Bieber pointed out that breeding activity takes place over several weeks, and that activity can be plotted as a bell-shaped curve on a graph.

“You’re still going to have chasing behaviors and rutting behaviors well before that peak. And if you think about it, at that peak, if you look at a bell curve, probably half of the does have been bred by that point,” Bieber said. “So you’d probably want to be in the woods when fewer of the does have already been bred.”

Bieber said there’s a good piece of advice that would help hunters fill their tags.

“The first thing I would advise should happen well before the season. That would be scouting, scouting, scouting. Not only on the ground, but aerial photos,” Bieber said. “If you know folks who have hunted in the area for a while, it doesn’t hurt to pick their brain and try to figure out areas bucks have used in the past.”

Bieber said aerial photos can help hunters identify food sources adjacent to heavy bedding cover, or funnels between woodlots and fields that might give deer cover as they travel.

Those tactics will work all season long. The hunter’s biggest advantage during the rut: When a buck turns his attention toward finding a mate, he often throws caution to the wind.

“You’ve got to account for the fact that during the rut, a deer’s daily cycle is totally thrown out of whack.

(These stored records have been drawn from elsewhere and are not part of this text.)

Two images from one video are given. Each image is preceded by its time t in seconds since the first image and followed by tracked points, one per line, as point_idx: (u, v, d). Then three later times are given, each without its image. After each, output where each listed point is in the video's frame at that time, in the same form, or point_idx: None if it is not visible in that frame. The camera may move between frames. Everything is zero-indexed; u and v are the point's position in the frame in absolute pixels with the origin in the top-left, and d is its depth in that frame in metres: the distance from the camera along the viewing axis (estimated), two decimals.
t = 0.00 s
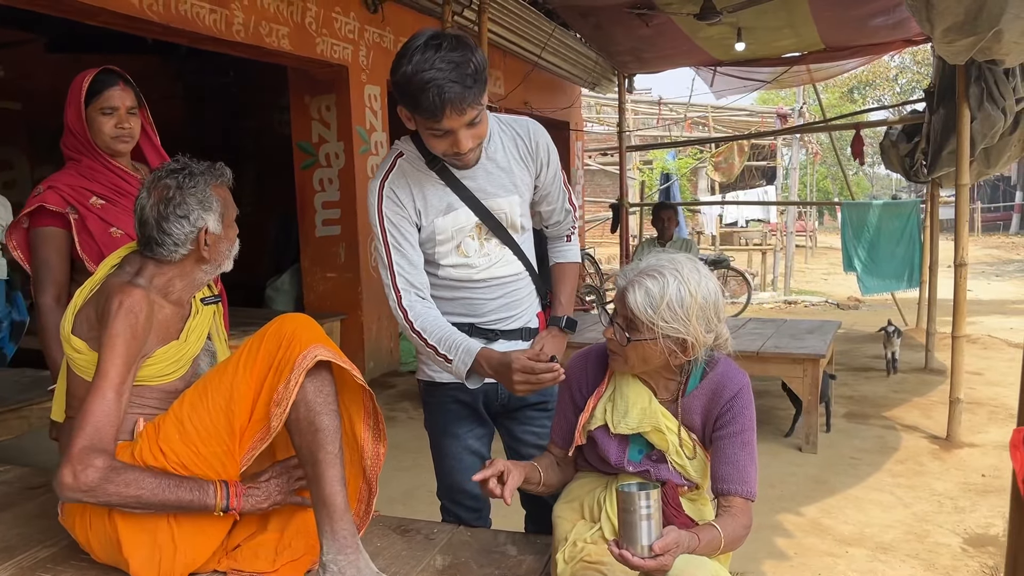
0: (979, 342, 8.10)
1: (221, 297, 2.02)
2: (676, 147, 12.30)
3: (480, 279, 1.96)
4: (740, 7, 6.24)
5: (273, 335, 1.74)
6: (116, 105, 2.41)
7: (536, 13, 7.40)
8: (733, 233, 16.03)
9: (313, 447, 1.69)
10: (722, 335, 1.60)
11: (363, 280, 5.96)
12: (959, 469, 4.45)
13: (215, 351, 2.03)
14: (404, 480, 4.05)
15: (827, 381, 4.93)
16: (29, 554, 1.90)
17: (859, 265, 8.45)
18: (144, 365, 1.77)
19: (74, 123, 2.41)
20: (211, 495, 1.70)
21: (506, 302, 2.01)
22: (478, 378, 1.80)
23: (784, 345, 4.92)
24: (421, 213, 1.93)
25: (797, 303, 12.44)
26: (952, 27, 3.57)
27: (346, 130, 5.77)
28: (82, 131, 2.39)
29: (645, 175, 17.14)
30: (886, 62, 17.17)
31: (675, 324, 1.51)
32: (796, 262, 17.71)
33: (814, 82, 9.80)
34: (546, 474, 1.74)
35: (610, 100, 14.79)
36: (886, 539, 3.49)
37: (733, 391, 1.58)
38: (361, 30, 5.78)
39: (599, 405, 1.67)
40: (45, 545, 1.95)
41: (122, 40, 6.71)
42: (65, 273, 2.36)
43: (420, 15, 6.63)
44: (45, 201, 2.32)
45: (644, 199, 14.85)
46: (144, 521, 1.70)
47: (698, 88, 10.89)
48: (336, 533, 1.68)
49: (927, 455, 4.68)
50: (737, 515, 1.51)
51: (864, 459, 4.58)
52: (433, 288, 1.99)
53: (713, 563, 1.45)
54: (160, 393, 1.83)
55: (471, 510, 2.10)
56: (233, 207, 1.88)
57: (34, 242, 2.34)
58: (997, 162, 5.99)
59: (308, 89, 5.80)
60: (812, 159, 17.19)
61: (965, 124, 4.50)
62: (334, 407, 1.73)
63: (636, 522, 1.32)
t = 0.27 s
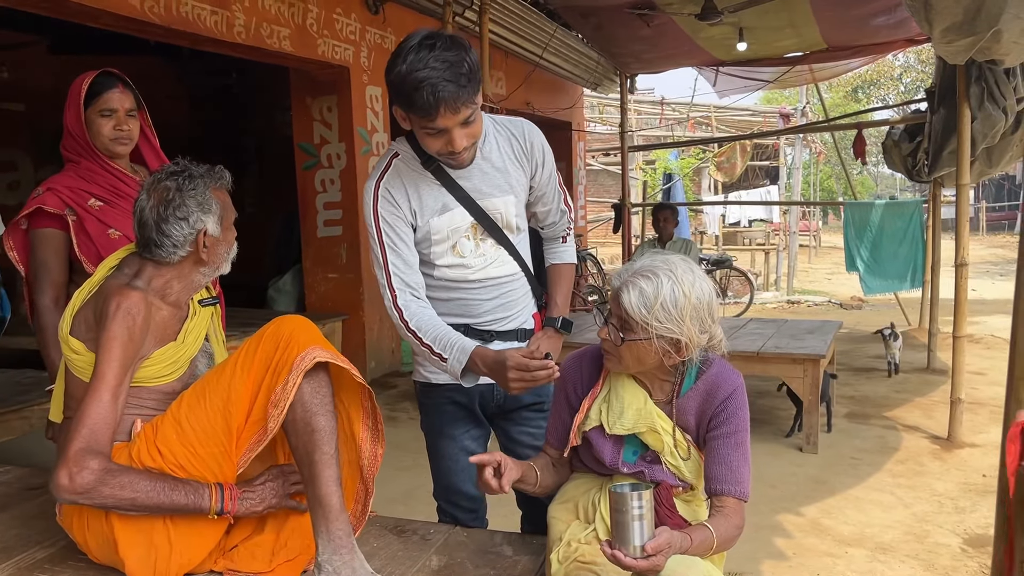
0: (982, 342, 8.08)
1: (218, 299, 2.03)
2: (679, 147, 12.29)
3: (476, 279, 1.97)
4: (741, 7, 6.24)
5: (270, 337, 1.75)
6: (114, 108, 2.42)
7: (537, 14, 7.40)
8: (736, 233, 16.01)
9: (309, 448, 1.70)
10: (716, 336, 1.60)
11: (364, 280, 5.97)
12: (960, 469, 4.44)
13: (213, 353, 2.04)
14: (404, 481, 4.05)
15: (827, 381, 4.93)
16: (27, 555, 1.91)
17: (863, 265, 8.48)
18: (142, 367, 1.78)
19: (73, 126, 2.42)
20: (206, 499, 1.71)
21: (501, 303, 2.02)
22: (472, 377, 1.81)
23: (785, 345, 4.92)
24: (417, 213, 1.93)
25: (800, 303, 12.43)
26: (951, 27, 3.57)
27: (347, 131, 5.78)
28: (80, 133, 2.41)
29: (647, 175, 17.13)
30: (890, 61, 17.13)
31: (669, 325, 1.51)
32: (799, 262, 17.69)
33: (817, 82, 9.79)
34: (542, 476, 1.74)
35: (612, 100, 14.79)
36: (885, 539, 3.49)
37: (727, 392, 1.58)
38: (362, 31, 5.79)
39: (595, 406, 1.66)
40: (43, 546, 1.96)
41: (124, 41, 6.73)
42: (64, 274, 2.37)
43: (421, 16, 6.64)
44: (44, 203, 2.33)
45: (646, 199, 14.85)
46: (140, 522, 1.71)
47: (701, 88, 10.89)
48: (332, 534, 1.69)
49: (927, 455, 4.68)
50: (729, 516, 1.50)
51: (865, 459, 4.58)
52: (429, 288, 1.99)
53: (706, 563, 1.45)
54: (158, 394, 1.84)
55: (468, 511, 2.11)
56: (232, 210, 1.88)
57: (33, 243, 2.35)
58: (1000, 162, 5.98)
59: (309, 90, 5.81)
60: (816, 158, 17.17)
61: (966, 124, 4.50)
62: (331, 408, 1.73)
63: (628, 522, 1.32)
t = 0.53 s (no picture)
0: (990, 342, 8.04)
1: (219, 300, 2.04)
2: (686, 147, 12.27)
3: (476, 279, 1.97)
4: (747, 7, 6.23)
5: (269, 339, 1.76)
6: (118, 110, 2.44)
7: (542, 14, 7.40)
8: (743, 233, 15.98)
9: (308, 449, 1.71)
10: (713, 340, 1.59)
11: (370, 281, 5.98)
12: (965, 470, 4.42)
13: (213, 354, 2.05)
14: (408, 481, 4.06)
15: (832, 382, 4.92)
16: (29, 554, 1.92)
17: (869, 265, 8.42)
18: (143, 368, 1.80)
19: (77, 128, 2.44)
20: (204, 499, 1.72)
21: (501, 304, 2.02)
22: (471, 376, 1.82)
23: (789, 345, 4.91)
24: (416, 214, 1.94)
25: (807, 303, 12.39)
26: (955, 27, 3.55)
27: (353, 132, 5.79)
28: (85, 136, 2.42)
29: (654, 175, 17.11)
30: (899, 59, 17.04)
31: (665, 330, 1.51)
32: (807, 261, 17.63)
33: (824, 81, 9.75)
34: (540, 478, 1.74)
35: (619, 100, 14.77)
36: (889, 540, 3.48)
37: (725, 394, 1.57)
38: (367, 32, 5.81)
39: (593, 408, 1.66)
40: (46, 545, 1.98)
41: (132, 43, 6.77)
42: (67, 275, 2.38)
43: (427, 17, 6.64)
44: (48, 204, 2.35)
45: (653, 199, 14.83)
46: (140, 521, 1.72)
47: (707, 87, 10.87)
48: (330, 534, 1.70)
49: (933, 456, 4.66)
50: (726, 517, 1.49)
51: (870, 460, 4.56)
52: (429, 289, 2.00)
53: (702, 564, 1.44)
54: (158, 395, 1.86)
55: (467, 511, 2.12)
56: (232, 212, 1.90)
57: (37, 245, 2.37)
58: (1007, 161, 5.95)
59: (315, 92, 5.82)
60: (824, 158, 17.10)
61: (972, 124, 4.48)
62: (329, 409, 1.74)
63: (624, 524, 1.31)
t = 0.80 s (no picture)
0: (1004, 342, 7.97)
1: (224, 301, 2.06)
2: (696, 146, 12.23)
3: (480, 280, 1.98)
4: (757, 6, 6.20)
5: (273, 339, 1.77)
6: (126, 112, 2.46)
7: (552, 14, 7.40)
8: (755, 232, 15.91)
9: (311, 448, 1.72)
10: (714, 341, 1.59)
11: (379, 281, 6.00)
12: (976, 471, 4.39)
13: (218, 354, 2.07)
14: (415, 480, 4.08)
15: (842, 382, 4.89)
16: (37, 552, 1.95)
17: (881, 264, 8.37)
18: (149, 368, 1.82)
19: (86, 130, 2.46)
20: (209, 498, 1.74)
21: (504, 304, 2.03)
22: (474, 376, 1.83)
23: (799, 345, 4.89)
24: (421, 215, 1.94)
25: (819, 302, 12.32)
26: (964, 25, 3.52)
27: (362, 132, 5.81)
28: (93, 137, 2.45)
29: (665, 175, 17.06)
30: (914, 57, 16.90)
31: (664, 330, 1.51)
32: (820, 261, 17.54)
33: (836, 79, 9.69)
34: (541, 476, 1.74)
35: (630, 99, 14.74)
36: (898, 541, 3.46)
37: (725, 394, 1.57)
38: (377, 33, 5.83)
39: (593, 407, 1.66)
40: (54, 543, 2.00)
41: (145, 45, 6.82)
42: (76, 276, 2.41)
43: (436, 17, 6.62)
44: (56, 205, 2.38)
45: (663, 198, 14.79)
46: (145, 520, 1.74)
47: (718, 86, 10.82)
48: (333, 533, 1.71)
49: (944, 457, 4.63)
50: (727, 517, 1.49)
51: (879, 460, 4.54)
52: (432, 289, 2.00)
53: (700, 565, 1.44)
54: (163, 395, 1.88)
55: (470, 511, 2.13)
56: (237, 213, 1.92)
57: (46, 245, 2.40)
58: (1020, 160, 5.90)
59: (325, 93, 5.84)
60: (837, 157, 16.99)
61: (984, 123, 4.45)
62: (332, 409, 1.76)
63: (621, 524, 1.31)
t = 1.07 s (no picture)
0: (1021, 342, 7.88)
1: (230, 301, 2.08)
2: (710, 145, 12.17)
3: (482, 280, 1.98)
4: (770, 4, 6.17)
5: (274, 338, 1.79)
6: (134, 113, 2.48)
7: (564, 13, 7.39)
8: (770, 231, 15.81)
9: (312, 447, 1.74)
10: (712, 342, 1.58)
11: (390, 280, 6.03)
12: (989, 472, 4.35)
13: (223, 353, 2.09)
14: (424, 478, 4.10)
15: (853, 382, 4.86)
16: (45, 548, 1.98)
17: (897, 263, 8.32)
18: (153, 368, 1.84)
19: (95, 131, 2.49)
20: (210, 497, 1.76)
21: (507, 304, 2.02)
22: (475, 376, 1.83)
23: (810, 345, 4.86)
24: (423, 215, 1.95)
25: (834, 301, 12.24)
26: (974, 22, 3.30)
27: (374, 132, 5.83)
28: (102, 138, 2.48)
29: (679, 173, 16.98)
30: (933, 54, 16.71)
31: (658, 334, 1.50)
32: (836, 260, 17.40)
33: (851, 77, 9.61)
34: (541, 472, 1.75)
35: (643, 97, 14.69)
36: (908, 542, 3.44)
37: (725, 394, 1.57)
38: (388, 33, 5.85)
39: (592, 406, 1.66)
40: (62, 539, 2.03)
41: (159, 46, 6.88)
42: (85, 275, 2.44)
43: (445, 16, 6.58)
44: (65, 206, 2.41)
45: (677, 197, 14.72)
46: (149, 519, 1.76)
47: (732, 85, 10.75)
48: (334, 531, 1.72)
49: (957, 457, 4.59)
50: (726, 518, 1.49)
51: (891, 461, 4.50)
52: (435, 289, 2.01)
53: (698, 565, 1.44)
54: (168, 394, 1.90)
55: (473, 510, 2.13)
56: (243, 215, 1.93)
57: (56, 245, 2.43)
58: None
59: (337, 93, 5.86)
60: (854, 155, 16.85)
61: (998, 121, 4.40)
62: (333, 408, 1.78)
63: (618, 523, 1.32)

They’re not as crepuscular, where they’re just active around daylight and sunset,” Bieber said. “Bucks can be active all day in search of does, so hunters have to be more patient during the rut and spend more time in the field.”

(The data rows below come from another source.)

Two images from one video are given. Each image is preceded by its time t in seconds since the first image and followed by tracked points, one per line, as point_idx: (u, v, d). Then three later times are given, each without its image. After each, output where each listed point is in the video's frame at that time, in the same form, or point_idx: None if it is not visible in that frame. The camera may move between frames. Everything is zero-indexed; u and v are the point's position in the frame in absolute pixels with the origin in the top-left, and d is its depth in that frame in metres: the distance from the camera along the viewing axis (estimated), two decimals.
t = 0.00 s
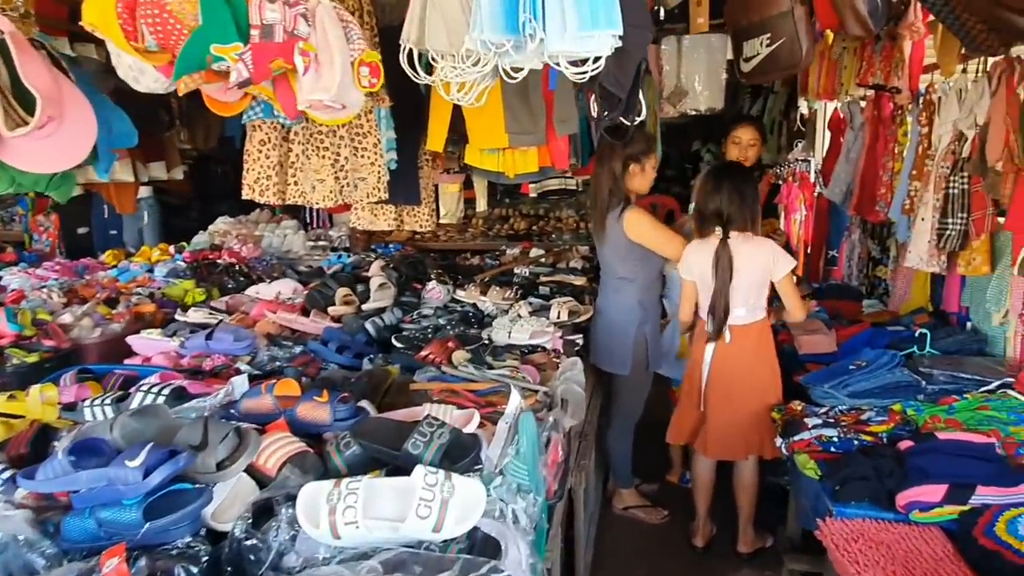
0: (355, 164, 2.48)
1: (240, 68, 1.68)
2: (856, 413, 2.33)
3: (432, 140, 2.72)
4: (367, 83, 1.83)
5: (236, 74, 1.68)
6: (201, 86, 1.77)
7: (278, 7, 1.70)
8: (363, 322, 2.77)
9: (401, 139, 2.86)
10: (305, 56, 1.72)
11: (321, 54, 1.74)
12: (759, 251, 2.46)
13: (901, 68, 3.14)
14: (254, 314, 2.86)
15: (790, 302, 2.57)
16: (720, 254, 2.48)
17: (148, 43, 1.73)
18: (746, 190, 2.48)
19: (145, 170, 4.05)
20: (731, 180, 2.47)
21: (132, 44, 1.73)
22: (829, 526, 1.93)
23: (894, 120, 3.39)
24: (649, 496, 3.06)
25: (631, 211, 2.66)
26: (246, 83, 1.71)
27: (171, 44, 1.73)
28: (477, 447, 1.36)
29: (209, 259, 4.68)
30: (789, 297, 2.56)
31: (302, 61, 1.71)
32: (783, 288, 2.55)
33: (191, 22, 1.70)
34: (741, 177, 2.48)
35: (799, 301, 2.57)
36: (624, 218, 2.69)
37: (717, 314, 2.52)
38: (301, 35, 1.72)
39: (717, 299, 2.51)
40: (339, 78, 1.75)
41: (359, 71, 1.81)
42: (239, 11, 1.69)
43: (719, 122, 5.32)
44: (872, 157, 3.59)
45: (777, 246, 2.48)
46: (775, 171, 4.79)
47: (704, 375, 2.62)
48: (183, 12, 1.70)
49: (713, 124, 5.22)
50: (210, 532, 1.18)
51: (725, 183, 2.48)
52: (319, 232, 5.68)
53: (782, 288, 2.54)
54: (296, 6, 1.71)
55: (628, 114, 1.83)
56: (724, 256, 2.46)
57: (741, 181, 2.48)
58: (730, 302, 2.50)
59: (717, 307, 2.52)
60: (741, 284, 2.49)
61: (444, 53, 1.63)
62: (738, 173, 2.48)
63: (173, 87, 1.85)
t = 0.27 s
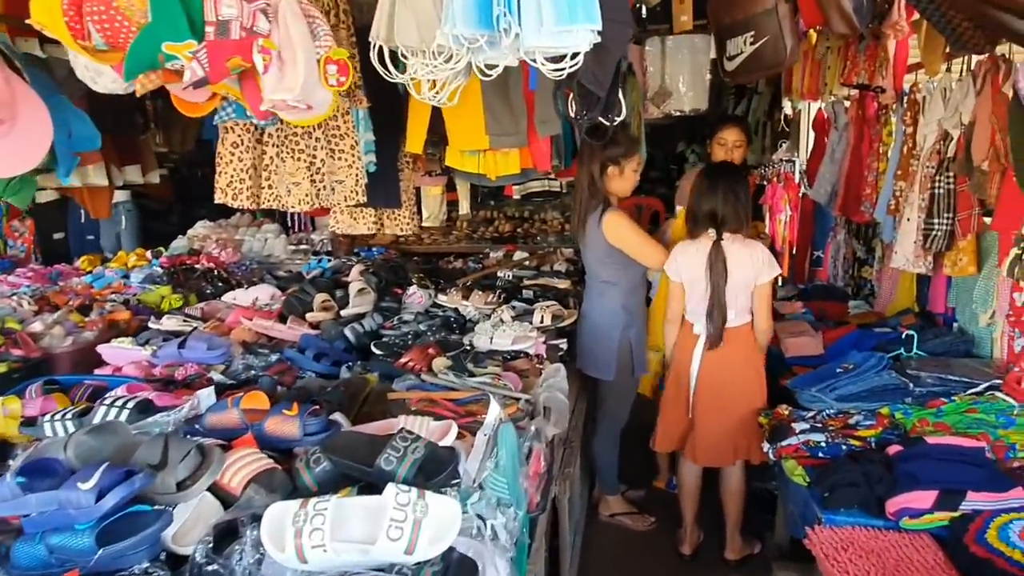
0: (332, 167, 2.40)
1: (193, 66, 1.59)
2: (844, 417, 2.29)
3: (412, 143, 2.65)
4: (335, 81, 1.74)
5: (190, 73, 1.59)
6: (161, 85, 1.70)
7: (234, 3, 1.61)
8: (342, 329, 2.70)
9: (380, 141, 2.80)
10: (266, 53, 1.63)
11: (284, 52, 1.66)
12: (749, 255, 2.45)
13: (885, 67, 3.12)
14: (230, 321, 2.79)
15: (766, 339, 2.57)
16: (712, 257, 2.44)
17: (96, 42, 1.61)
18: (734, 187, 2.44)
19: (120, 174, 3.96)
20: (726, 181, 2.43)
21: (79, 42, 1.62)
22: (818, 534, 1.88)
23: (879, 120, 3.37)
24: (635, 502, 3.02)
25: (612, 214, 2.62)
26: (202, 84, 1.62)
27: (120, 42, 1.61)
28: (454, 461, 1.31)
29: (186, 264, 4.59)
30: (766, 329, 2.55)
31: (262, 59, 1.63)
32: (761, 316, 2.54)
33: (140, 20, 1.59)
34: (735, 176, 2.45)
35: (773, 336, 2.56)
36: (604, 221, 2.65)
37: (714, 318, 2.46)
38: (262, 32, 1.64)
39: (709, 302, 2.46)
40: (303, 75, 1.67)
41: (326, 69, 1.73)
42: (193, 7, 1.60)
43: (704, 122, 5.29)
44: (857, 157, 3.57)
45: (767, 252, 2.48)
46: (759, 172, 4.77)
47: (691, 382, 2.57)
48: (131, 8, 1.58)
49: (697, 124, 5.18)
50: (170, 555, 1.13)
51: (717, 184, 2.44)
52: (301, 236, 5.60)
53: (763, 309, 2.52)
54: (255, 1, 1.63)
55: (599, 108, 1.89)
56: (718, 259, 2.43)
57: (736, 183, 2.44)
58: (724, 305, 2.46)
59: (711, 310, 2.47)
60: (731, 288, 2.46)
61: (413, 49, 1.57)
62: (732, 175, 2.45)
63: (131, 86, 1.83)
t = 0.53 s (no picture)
0: (312, 167, 2.35)
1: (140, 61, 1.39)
2: (838, 423, 2.23)
3: (394, 143, 2.57)
4: (297, 76, 1.57)
5: (135, 69, 1.39)
6: (112, 81, 1.55)
7: None
8: (323, 333, 2.63)
9: (363, 142, 2.73)
10: (218, 47, 1.43)
11: (240, 45, 1.48)
12: (742, 257, 2.38)
13: (879, 64, 3.06)
14: (208, 325, 2.72)
15: (762, 353, 2.47)
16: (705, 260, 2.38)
17: (34, 35, 1.52)
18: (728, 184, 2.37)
19: (101, 174, 3.88)
20: (722, 179, 2.37)
21: (16, 36, 1.52)
22: (811, 545, 1.83)
23: (873, 118, 3.31)
24: (625, 509, 2.95)
25: (594, 214, 2.54)
26: (147, 80, 1.41)
27: (60, 37, 1.52)
28: (427, 477, 1.24)
29: (171, 266, 4.51)
30: (760, 335, 2.46)
31: (215, 53, 1.42)
32: (755, 323, 2.45)
33: (79, 12, 1.50)
34: (730, 175, 2.38)
35: (769, 346, 2.46)
36: (588, 220, 2.56)
37: (704, 322, 2.41)
38: (217, 25, 1.45)
39: (701, 305, 2.40)
40: (260, 71, 1.50)
41: (287, 64, 1.56)
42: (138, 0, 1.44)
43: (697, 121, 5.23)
44: (851, 156, 3.51)
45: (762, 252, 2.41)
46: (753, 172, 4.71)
47: (684, 386, 2.51)
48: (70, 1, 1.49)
49: (689, 123, 5.11)
50: None
51: (713, 183, 2.38)
52: (290, 237, 5.52)
53: (755, 315, 2.44)
54: None
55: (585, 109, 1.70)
56: (711, 262, 2.36)
57: (732, 183, 2.37)
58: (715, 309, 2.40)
59: (701, 315, 2.41)
60: (725, 291, 2.40)
61: (378, 40, 1.50)
62: (729, 174, 2.37)
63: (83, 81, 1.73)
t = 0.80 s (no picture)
0: (288, 169, 2.32)
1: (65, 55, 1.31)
2: (828, 433, 2.16)
3: (372, 143, 2.49)
4: (244, 73, 1.40)
5: (60, 65, 1.32)
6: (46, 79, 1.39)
7: None
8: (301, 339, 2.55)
9: (341, 143, 2.66)
10: (152, 41, 1.30)
11: (177, 38, 1.32)
12: (731, 261, 2.31)
13: (871, 64, 3.00)
14: (182, 331, 2.64)
15: (751, 359, 2.44)
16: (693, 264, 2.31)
17: None
18: (714, 188, 2.32)
19: (80, 176, 3.80)
20: (710, 184, 2.32)
21: None
22: (799, 563, 1.76)
23: (865, 120, 3.24)
24: (612, 519, 2.88)
25: (578, 217, 2.49)
26: (77, 77, 1.34)
27: None
28: (386, 498, 1.15)
29: (153, 269, 4.43)
30: (750, 340, 2.41)
31: (149, 48, 1.30)
32: (746, 329, 2.40)
33: None
34: (717, 176, 2.32)
35: (759, 352, 2.42)
36: (572, 224, 2.51)
37: (690, 326, 2.34)
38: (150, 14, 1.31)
39: (688, 310, 2.33)
40: (200, 65, 1.33)
41: (232, 59, 1.38)
42: None
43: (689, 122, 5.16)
44: (843, 158, 3.44)
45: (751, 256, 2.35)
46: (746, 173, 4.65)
47: (672, 393, 2.43)
48: None
49: (681, 124, 5.04)
50: None
51: (699, 186, 2.32)
52: (277, 239, 5.44)
53: (745, 320, 2.38)
54: None
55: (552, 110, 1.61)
56: (699, 267, 2.30)
57: (722, 188, 2.33)
58: (704, 314, 2.33)
59: (688, 321, 2.34)
60: (713, 296, 2.33)
61: (330, 33, 1.45)
62: (719, 177, 2.32)
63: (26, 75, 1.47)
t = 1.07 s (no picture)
0: (264, 167, 2.27)
1: None
2: (817, 439, 2.11)
3: (352, 140, 2.43)
4: (190, 64, 1.34)
5: None
6: None
7: None
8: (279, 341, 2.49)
9: (321, 142, 2.60)
10: (84, 29, 1.25)
11: (112, 27, 1.28)
12: (719, 262, 2.26)
13: (863, 62, 2.95)
14: (158, 333, 2.58)
15: (738, 361, 2.39)
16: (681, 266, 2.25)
17: None
18: (702, 187, 2.25)
19: (60, 174, 3.73)
20: (699, 185, 2.25)
21: None
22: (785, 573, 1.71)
23: (857, 118, 3.19)
24: (599, 525, 2.83)
25: (566, 216, 2.44)
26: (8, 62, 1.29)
27: None
28: (346, 513, 1.09)
29: (137, 269, 4.35)
30: (738, 342, 2.37)
31: (81, 35, 1.25)
32: (733, 330, 2.35)
33: None
34: (705, 175, 2.26)
35: (745, 353, 2.38)
36: (561, 223, 2.46)
37: (678, 328, 2.28)
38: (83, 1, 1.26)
39: (676, 313, 2.27)
40: (137, 55, 1.28)
41: (176, 49, 1.33)
42: None
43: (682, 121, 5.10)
44: (836, 157, 3.39)
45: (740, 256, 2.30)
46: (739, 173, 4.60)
47: (660, 397, 2.38)
48: None
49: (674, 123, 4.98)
50: None
51: (688, 185, 2.26)
52: (265, 238, 5.37)
53: (733, 321, 2.34)
54: None
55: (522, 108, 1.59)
56: (687, 270, 2.23)
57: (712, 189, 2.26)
58: (693, 316, 2.27)
59: (676, 323, 2.28)
60: (702, 297, 2.27)
61: (283, 23, 1.39)
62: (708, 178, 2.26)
63: None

While recent wet weather may have dampened the enthusiasm of hunters, Bieber said the wet ground has actually given hunters an advantage.

“[The recent rain and wet ground] is going to impact more how you hunt rather than where you hunt. You’ve got a lot of tracking substrate right now with a lot of soft ground. You’ve got a lot of quiet leaves. You may be doing more stalking than sitting if you previously chose to sit more often,” he said.

The bottom line: Get out there.

“Bucks are active all day long right now. Hunt where the sign is,” he said.